**PROBLEM**
Please reproduce the data exactly, excluding any pictures it contains.

**EXERCISE INPUT**
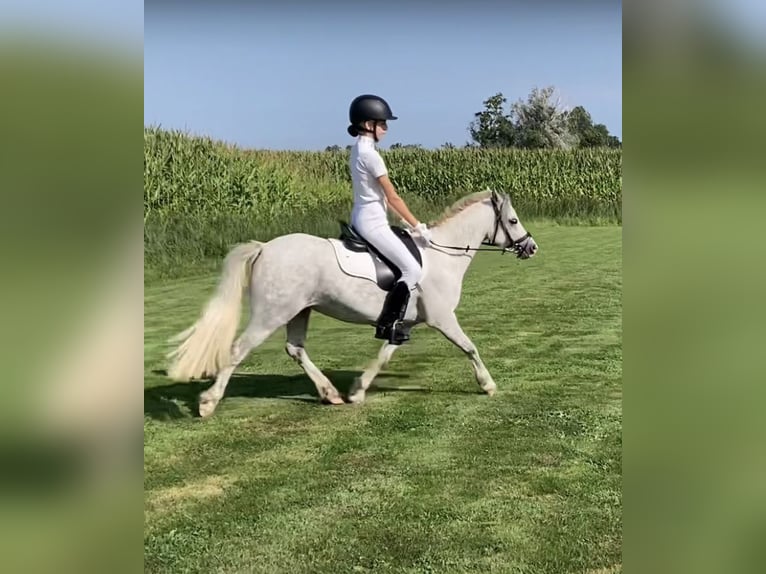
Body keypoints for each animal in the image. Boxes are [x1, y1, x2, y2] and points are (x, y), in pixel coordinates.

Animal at [168, 191, 540, 416]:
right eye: (512, 221)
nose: (531, 247)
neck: (441, 255)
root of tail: (264, 248)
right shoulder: (442, 319)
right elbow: (470, 348)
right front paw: (488, 385)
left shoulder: (402, 323)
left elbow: (384, 356)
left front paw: (358, 391)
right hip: (271, 314)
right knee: (237, 350)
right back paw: (208, 402)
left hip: (299, 311)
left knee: (295, 349)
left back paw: (329, 393)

**SOLUTION BELOW**
Body keypoints for each animal in the image. Boxes are [x1, y1, x2, y2] and points are (x, y), in pixel coordinates.

Animal at [168, 191, 540, 416]:
right eye: (512, 221)
nose: (531, 247)
neck: (441, 255)
root of tail: (264, 248)
right shoulder: (442, 319)
right elbow: (470, 348)
right front paw: (488, 385)
left shoulder: (402, 323)
left elbow: (384, 356)
left front paw: (358, 391)
right hip: (271, 314)
right knee: (237, 350)
right back paw: (208, 402)
left hip: (299, 311)
left knee: (295, 349)
left back paw: (329, 393)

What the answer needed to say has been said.